I want to mean ITS on the current cpu NUMA node.
Yes, "local_its" is better.

>
>> +
>>  #define gic_data_rdist()		(raw_cpu_ptr(gic_rdists->rdist))
>>  #define gic_data_rdist_cpu(cpu)		(per_cpu_ptr(gic_rdists->rdist, cpu))
>>  #define gic_data_rdist_rd_base()	(gic_data_rdist()->rd_base)
>> @@ -4058,19 +4060,25 @@ static struct irq_chip its_vpe_irq_chip = {
>>  
>>  static struct its_node *find_4_1_its(void)
>>  {
>> -	static struct its_node *its = NULL;
>> +	struct its_node *its = NULL;
>> +	struct its_node *its_non_cpu_node = NULL;
>> +	int cpu = smp_processor_id();
>>  
>> -	if (!its) {
>> -		list_for_each_entry(its, &its_nodes, entry) {
>> -			if (is_v4_1(its))
>> -				return its;
>> -		}
>> +	if (per_cpu(its_on_cpu, cpu))
>> +		return per_cpu(its_on_cpu, cpu);
>>  
>> -		/* Oops? */
>> -		its = NULL;
>> -	}
>> +	list_for_each_entry(its, &its_nodes, entry) {
>> +		if (is_v4_1(its) && its->numa_node == cpu_to_node(cpu)) {
>> +			per_cpu(its_on_cpu, cpu) = its;
>> +			return its;
>> +		} else if (is_v4_1(its))
>> +			its_non_cpu_node = its;
>> +	}
> Why do you consider the NUMA node instead of the ITS' own affinity?
> SVPET gives you some notion of distance with the RDs, and that'd
> probably be useful.

I assumed BIOS should report NUMA node following real topology, use NUMA node
for simplicity.

>
>>  
>> -	return its;
>> +	if (!per_cpu(its_on_cpu, cpu) && its_non_cpu_node)
>> +		per_cpu(its_on_cpu, cpu) = its_non_cpu_node;
>> +
>> +	return its_non_cpu_node;
>>  }
> Urgh. Mixing init and runtime is awful. Why isn't this initialised
> when a CPU comes up? We already have all the infrastructure.

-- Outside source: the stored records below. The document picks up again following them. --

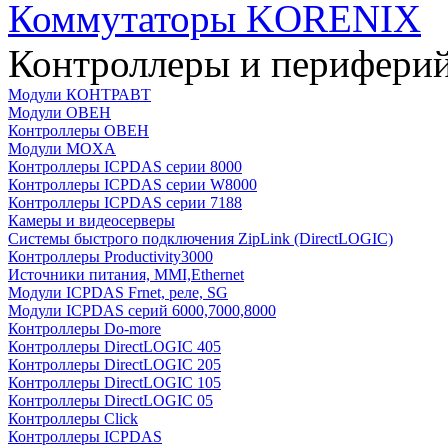
Коммутаторы KORENIX
Контроллеры и периферий
Модули КОНТРАВТ
Модули ОВЕН
Контроллеры ОВЕН
Модули MOXA
Контроллеры ICPDAS серии 8000
Контроллеры ICPDAS серии W8000
Контроллеры ICPDAS серии 7188
Камеры и видеосерверы
Системы быстрого подключения ZipLink (DirectLOGIC)
Контроллеры Productivity3000
Источники питания, MMI,Ethernet
Модули ICPDAS Frnet, реле, SG
Модули ICPDAS серий 6000,7000,8000
Контроллеры Do-more
Контроллеры DirectLOGIC 405
Контроллеры DirectLOGIC 205
Контроллеры DirectLOGIC 105
Контроллеры DirectLOGIC 05
Контроллеры Click
Контроллеры ICPDAS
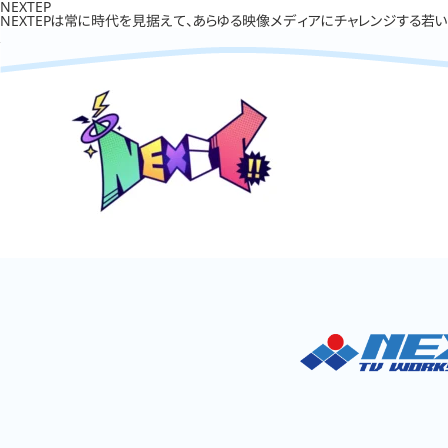
NEXTEP
NEXTEPは常に時代を見据えて、あらゆる映像メディアにチャレンジする若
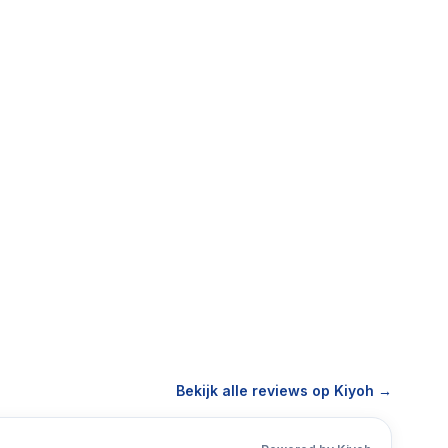
Bekijk alle reviews op Kiyoh →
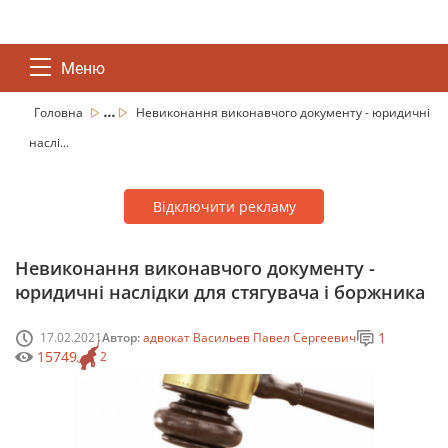
Меню
...
Головна
Невиконання виконавчого документу - юридичні
наслі...
Відключити рекламу
Невиконання виконавчого документу -
юридичні наслідки для стягувача і боржника
1
17.02.2021
Автор:
адвокат Васильев Павел Сергеевич
15749
2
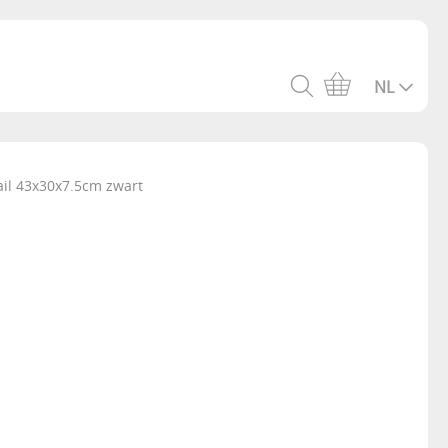
NL
il 43x30x7.5cm zwart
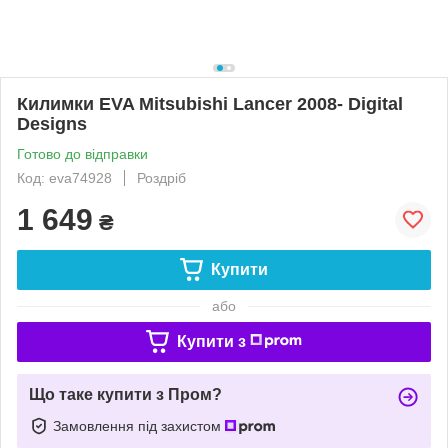
Килимки EVA Mitsubishi Lancer 2008- Digital
Designs
Готово до відправки
Код: eva74928
Роздріб
1 649
₴
Купити
або
Купити з
Що таке купити з Пром?
Замовлення під захистом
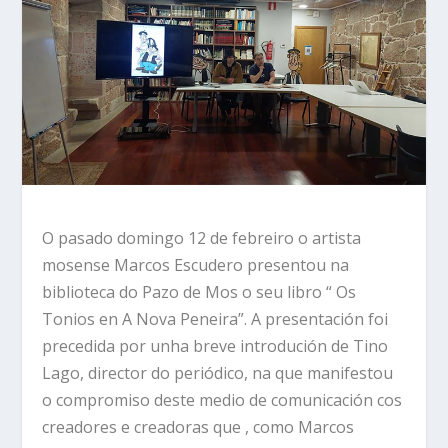
O pasado domingo 12 de febreiro o artista
mosense Marcos Escudero presentou na
biblioteca do Pazo de Mos o seu libro “ Os
Tonios en A Nova Peneira”. A presentación foi
precedida por unha breve introdución de Tino
Lago, director do periódico, na que manifestou
o compromiso deste medio de comunicación cos
creadores e creadoras que , como Marcos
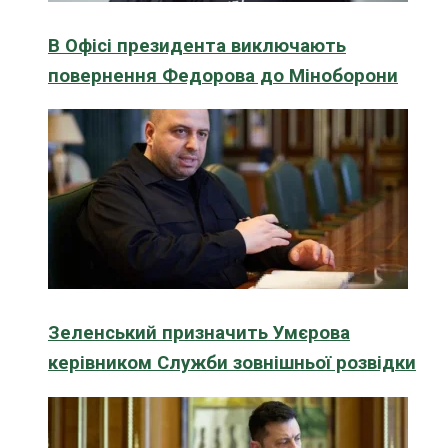
В Офісі президента виключають
повернення Федорова до Міноборони
Зеленський призначить Умєрова
керівником Служби зовнішньої розвідки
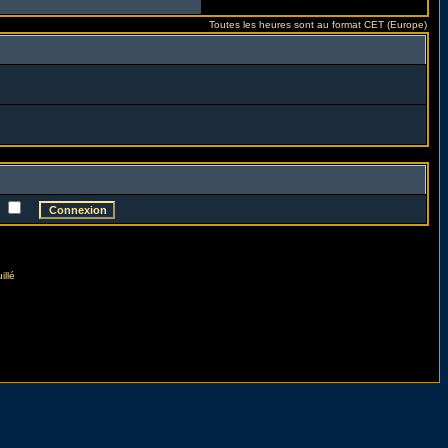
Toutes les heures sont au format CET (Europe)
e
illé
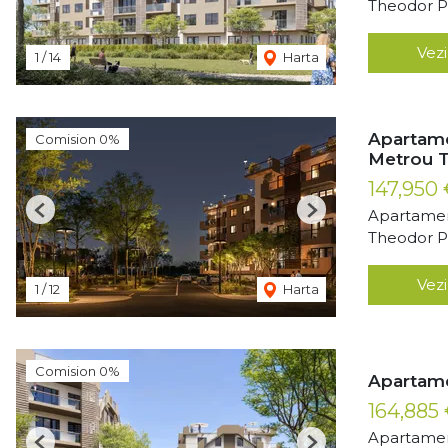
Theodor Pa
Vezi
1
/
14
Harta
Apartame
Comision 0%
Metrou T
147,950
Apartamen
Previous
Next
Theodor Pa
Vezi
1
/
12
Harta
Comision 0%
Apartame
164,885
Apartamen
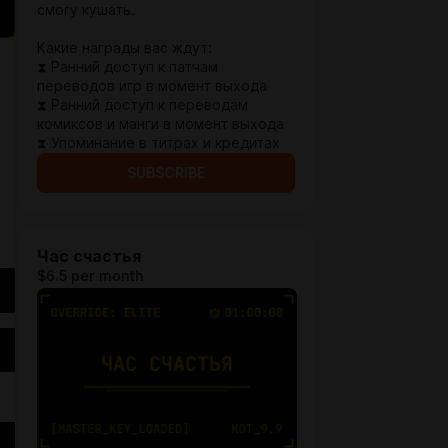
смогу кушать.
Какие награды вас ждут:
⧗ Ранний доступ к патчам
переводов игр в момент выхода
⧗ Ранний доступ к переводам
комиксов и манги в момент выхода
⧗ Упоминание в титрах и кредитах
SUBSCRIBE
Час счастья
$6.5 per month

The original find_4_1_its use "static struct its_node *its" to save 4_1 ITS, and
it's init inside this function. So, to follow this, I tried to not modify this usage.

>
> But the biggest question is "what sort of performance improvement does
> this bring"? You give no numbers, no way to evaluate anything.
>
> I've asked for that times and times again: if your changes are
> claiming a performance improvement, please back it up. It's not that
> hard. 

On a 2-socket environment, reported as 2-NUMA, each socket with one ITS
and 32 cpu, GICv4.1 enabled.
For performance, I deploy a 4U8G guest, 4 vcpu on same socket.
When I deploy guest on socket0, kvm-unit-tests ipi_hw result is 850ns. It
test the delay from one vcpu sending ipi to another vcpu receiving ipi in guest.
When I deploy guest on socket1, the result is 750ns.
The reason is VSGI sender always use lasted reported ITS to inject VSGI.
The access from cpu to other-socket ITS will cost 100ns more compared to cpu
to local ITS.


>
> Thanks,
>
> 	M.
>